Understory vascular plant responses to retention harvesting with and without prescribed fire

Authored by C.M.A. Franklin; Published 2019

Wildfire is the predominant natural disturbance in the boreal forests of western Canada. Natural disturbance-based forest management involves the use of retention harvesting to retain stand structural diversity post-harvest; however, this partial harvesting technique does not cause combustion of the forest floor as does fire. Application of prescribed burning to areas treated with retention harvesting might emulate the influence of wildfires more effectively than harvesting alone. We compared understory vascular plant diversity, abundance, and composition between forest stands subjected to dispersed retention harvesting (10% retention) with and without prescribed burning one year, six years, and 11-12 years post-burn. Untreated forest was included as a reference. Research was conducted in conifer-dominated, mixedwood, and deciduous-dominated boreal forest stands in northwestern Alberta, Canada. In deciduous-dominated stands, burned areas of retention harvested stands had higher species richness and greater cover than did unburned areas. In all three forest cover types, effects of harvest with and without burn on species richness, cover, and composition were still evident a decade after disturbance. Fire-adapted species benefited most from the prescribed burn treatment. The combination of prescribed burning with retention harvesting can be considered a useful option in forest management that aims to emulate natural disturbance.
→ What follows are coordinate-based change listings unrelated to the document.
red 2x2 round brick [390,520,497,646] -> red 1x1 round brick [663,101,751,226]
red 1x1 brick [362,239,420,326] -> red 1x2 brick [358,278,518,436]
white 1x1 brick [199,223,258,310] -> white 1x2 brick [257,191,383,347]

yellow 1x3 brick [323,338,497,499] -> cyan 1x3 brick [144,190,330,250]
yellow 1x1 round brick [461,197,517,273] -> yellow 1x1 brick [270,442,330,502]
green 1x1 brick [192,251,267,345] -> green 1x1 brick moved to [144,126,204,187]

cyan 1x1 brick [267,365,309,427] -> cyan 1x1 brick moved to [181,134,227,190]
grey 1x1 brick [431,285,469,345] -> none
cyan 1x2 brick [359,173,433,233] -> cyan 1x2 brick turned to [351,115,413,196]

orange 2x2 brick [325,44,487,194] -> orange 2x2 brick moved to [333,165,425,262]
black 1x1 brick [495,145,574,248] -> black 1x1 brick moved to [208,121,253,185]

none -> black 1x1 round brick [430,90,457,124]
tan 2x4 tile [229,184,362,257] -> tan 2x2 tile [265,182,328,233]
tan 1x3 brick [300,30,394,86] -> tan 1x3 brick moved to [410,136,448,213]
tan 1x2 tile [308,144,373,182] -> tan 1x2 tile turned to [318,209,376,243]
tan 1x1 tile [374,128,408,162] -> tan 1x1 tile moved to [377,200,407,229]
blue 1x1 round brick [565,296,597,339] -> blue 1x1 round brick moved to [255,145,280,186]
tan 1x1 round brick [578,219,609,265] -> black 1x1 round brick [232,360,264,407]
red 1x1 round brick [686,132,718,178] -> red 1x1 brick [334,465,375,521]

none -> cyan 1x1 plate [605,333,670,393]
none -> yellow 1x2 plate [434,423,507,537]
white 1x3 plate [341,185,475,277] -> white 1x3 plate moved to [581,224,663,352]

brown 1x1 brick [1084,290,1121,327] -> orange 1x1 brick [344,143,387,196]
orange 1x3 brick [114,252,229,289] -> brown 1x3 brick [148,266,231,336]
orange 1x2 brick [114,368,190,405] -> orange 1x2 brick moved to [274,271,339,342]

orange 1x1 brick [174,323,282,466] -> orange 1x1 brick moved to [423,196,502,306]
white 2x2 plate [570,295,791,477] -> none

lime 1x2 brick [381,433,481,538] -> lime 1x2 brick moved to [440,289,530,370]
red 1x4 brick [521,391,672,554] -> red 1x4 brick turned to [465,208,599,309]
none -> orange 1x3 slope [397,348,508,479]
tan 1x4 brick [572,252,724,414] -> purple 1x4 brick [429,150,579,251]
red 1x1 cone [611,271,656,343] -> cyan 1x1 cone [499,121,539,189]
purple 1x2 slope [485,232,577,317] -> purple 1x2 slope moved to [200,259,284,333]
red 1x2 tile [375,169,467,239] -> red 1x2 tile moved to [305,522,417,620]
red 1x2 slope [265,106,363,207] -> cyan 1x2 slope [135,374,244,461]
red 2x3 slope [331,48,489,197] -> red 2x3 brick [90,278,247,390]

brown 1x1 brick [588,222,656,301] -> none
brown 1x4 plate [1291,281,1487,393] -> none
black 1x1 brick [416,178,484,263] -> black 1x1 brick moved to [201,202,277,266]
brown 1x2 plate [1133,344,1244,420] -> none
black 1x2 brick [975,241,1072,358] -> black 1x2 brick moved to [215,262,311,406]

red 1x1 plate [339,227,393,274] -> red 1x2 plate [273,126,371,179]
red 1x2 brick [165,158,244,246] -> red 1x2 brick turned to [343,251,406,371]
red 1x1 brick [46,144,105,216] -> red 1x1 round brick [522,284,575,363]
We’re not doing enough prescribed fire in the western United States to mitigate wildfire risk

Authored by C.A. Kolden; Published 2019

Prescribed fire is one of the most widely advocated management practices for reducing wildfire hazard and has a long and rich tradition rooted in indigenous and local ecological knowledge. The scientific literature has repeatedly reported that prescribed fire is often the most effective means of achieving such goals by reducing fuels and wildfire hazard and restoring ecological function to fire-adapted ecosystems in the United States (US) following a century of fire exclusion. This has translated into calls from scientists and policy experts for more prescribed fire, particularly in the Western US, where fire activity has escalated in recent decades. The annual extent of prescribed burning in the Western US remained stable or decreased from 1998 to 2018, while 70% of all prescribed fire was completed primarily by non-federal entities in the Southeastern US. The Bureau of Indian Affairs (BIA) was the only federal agency to substantially increase prescribed fire use, potentially associated with increased tribal self-governance. This suggests that the best available science is not being adopted into management practices, thereby further compounding the fire deficit in the Western US and the potential for more wildfire disasters.

Wildland urban interface wildfire mitigation desk reference guide, PMS 051

Authored by ; Published 2019

The WUI Wildfire Mitigation Desk Reference Guide provides basic background information on relevant programs and terminology for individuals seeking to enhance their community's wildfire mitigation efforts.

Mitigation happens at all levels - local, state, tribal, and federal.  Use this guide to aid in a combined approach to help achieve fire adapted communities.